NASW applauds Congress for passing President Biden's COVID-19 American Rescue Plan
WASHINGTON, D.C. – The National Association of Social Workers (NASW) applauds Congress for its swift passage of President Biden’s $1.9 trillion American Rescue Plan, which includes much-needed aid to millions of Americans and represents one of the largest federal anti-poverty bills in recent history. The package is expected to cut poverty by a third this year and lift millions of children out of deep poverty by providing additional direct payments to low-income Americans. It will make the Child Tax Credit available to 27 million children in families with low or no income, increasing the size of tax credit, and provide an expanded Earned Income Tax Credit for more low-paid adults who do not have minor children at home. All of these measures will push against racial inequities, since poverty disproportionately impacts people of color.
In addition to these critically needed economic boosts, the package will address other widespread and severe hardships imposed by the public health crisis. Increased access to affordable health care coverage, incentives for Medicaid expansion, rental supports and food assistance will go a long way in helping many Americans regain financial footing. Massive investments in states and localities, including the nation’s thousands of school districts, will help address learning loss and facilitate the provision of mental health and social care services, among other things.

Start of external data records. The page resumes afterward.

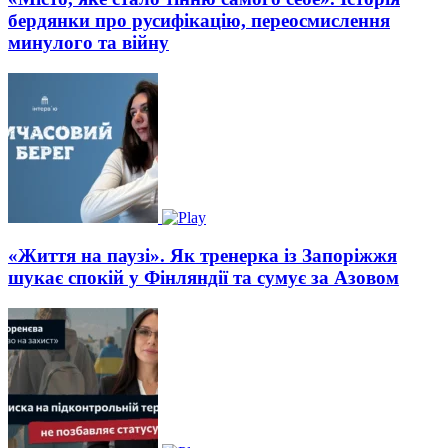
бердянки про русифікацію, переосмислення
минулого та війну
«Життя на паузі». Як тренерка із Запоріжжя
шукає спокій у Фінляндії та сумує за Азовом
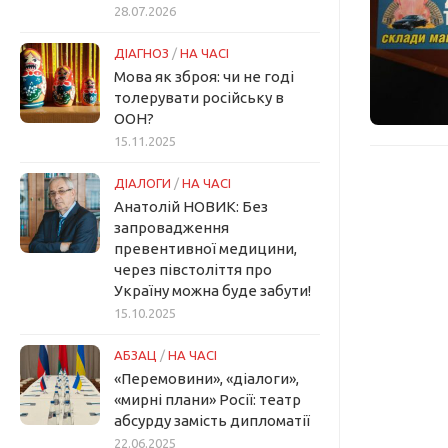
28.07.2026
ДІАГНОЗ
/
НА ЧАСІ
Мова як зброя: чи не годі
толерувати російську в
ООН?
15.11.2025
ДІАЛОГИ
/
НА ЧАСІ
Анатолій НОВИК: Без
запровадження
превентивної медицини,
через півстоліття про
Україну можна буде забути!
15.10.2025
АБЗАЦ
/
НА ЧАСІ
«Перемовини», «діалоги»,
«мирні плани» Росії: театр
абсурду замість дипломатії
22.06.2025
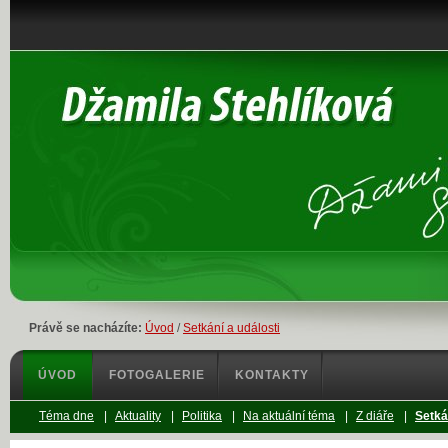
Právě se nacházíte:
Úvod
/
Setkání a události
ÚVOD
FOTOGALERIE
KONTAKTY
Téma dne
|
Aktuality
|
Politika
|
Na aktuální téma
|
Z diáře
|
Setká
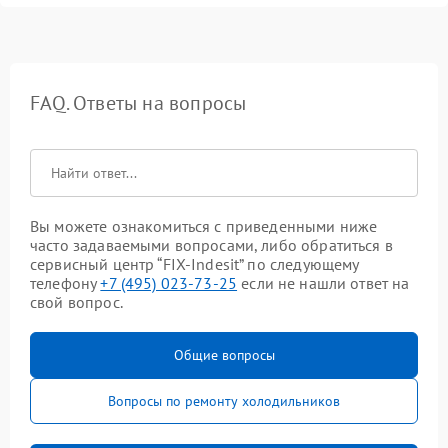
FAQ. Ответы на вопросы
Вы можете ознакомиться с приведенными ниже
часто задаваемыми вопросами, либо обратиться в
сервисный центр “FIX-Indesit” по следующему
телефону
+7 (495) 023-73-25
если не нашли ответ на
свой вопрос.
Общие вопросы
Вопросы по ремонту холодильников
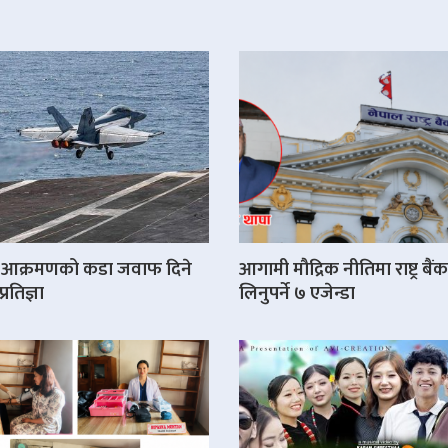
ी आक्रमणको कडा जवाफ दिने
आगामी मौद्रिक नीतिमा राष्ट्र बैं
रतिज्ञा
लिनुपर्ने ७ एजेन्डा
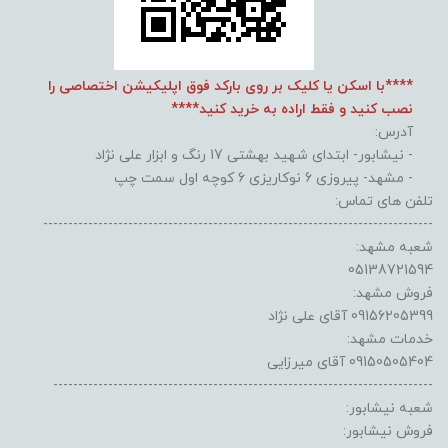
****با اسکن یا کلیک بر روی بارکد فوق اپلیکیشن اختصاصی را
نصب کنید و فقط اراده به خرید کنید****
آدرس:
- نیشابور- ابتدای شهید بهشتی 17 رنگ و ابزار علی نژاد
- مشهد- پیروزی 6 نوکاریزی 6 کوچه اول سمت چپ
تلفن های تماس:
------------------------------------------------------------------------------
شعبه مشهد:
05138721594
فروش مشهد:
09156205399 آقای علی نژاد
خدمات مشهد:
09150505404 آقای میرزایی
----------------------------------------------------------------------------
شعبه نیشابور:
فروش نیشابور:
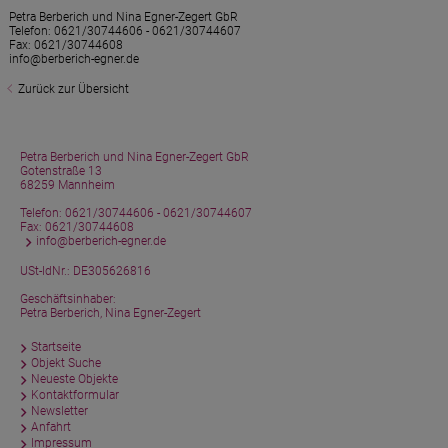
Petra Berberich und Nina Egner-Zegert GbR
Telefon:
0621/30744606 - 0621/30744607
Fax: 0621/30744608
info@berberich-egner.de
Zurück zur Übersicht
Petra Berberich und Nina Egner-Zegert GbR
Gotenstraße 13
68259 Mannheim
Telefon:
0621/30744606 - 0621/30744607
Fax: 0621/30744608
info@berberich-egner.de
USt-IdNr.: DE305626816
Geschäftsinhaber:
Petra Berberich, Nina Egner-Zegert
Startseite
Objekt Suche
Neueste Objekte
Kontaktformular
Newsletter
Anfahrt
Impressum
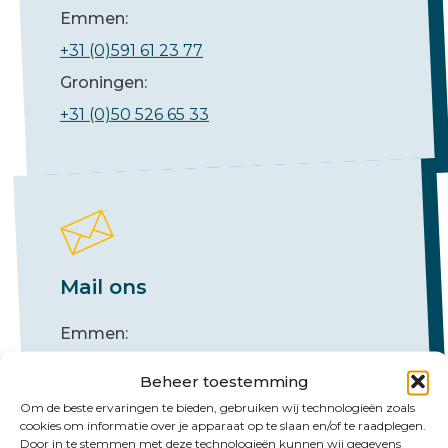
Emmen:
+31 (0)591 61 23 77
Groningen:
+31 (0)50 526 65 33
Mail ons
Emmen:
emmen@hlb-nannen.nl
Beheer toestemming
Groningen:
Om de beste ervaringen te bieden, gebruiken wij technologieën zoals
cookies om informatie over je apparaat op te slaan en/of te raadplegen.
groningen@hlb-nannen.nl
Door in te stemmen met deze technologieën kunnen wij gegevens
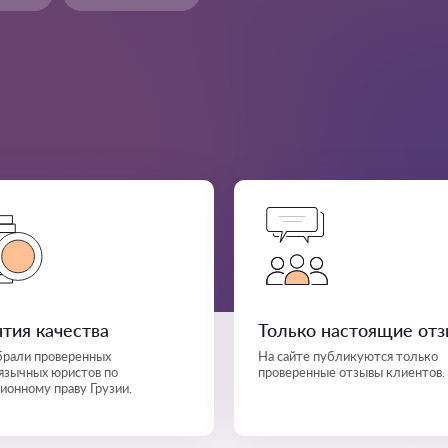
нтия качества
Только настоящие от
рали проверенных
На сайте публикуются только
язычных юристов по
проверенные отзывы клиентов.
ионному праву Грузии.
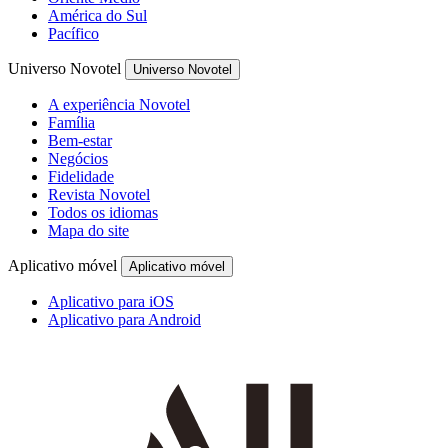
América do Sul
Pacífico
Universo Novotel
Universo Novotel
A experiência Novotel
Família
Bem-estar
Negócios
Fidelidade
Revista Novotel
Todos os idiomas
Mapa do site
Aplicativo móvel
Aplicativo móvel
Aplicativo para iOS
Aplicativo para Android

However, we are disappointed that the relief package does not include an increase in the federal minimum wage. Increasing the minimum wage is a critical step in creating an inclusive economy and redressing longstanding economic inequities which have been exacerbated by the pandemic. More than 85 percent of workers who would experience a raise with a minimum wage increase are the primary or co-breadwinners of their families. Many of these low-wage workers are women and people of color. The effects of raising the minimum wage extend beyond the significant help to families and children, 11 million of whom are living in poverty. Increasing the minimum wage is associated with a decrease in government spending on food assistance benefits, and increases in consumer spending. In fact, every extra dollar a low-wage worker receives adds about $1.21 to the broader economy. We urge the Biden administration and Congress to take prompt action to implement this long overdue policy.
The National Association of Social Workers (NASW), in Washington, DC, is the largest membership organization of professional social workers. It promotes, develops, and protects the practice of social work and social workers. NASW also seeks to enhance the well-being of individuals, families, and communities through its advocacy.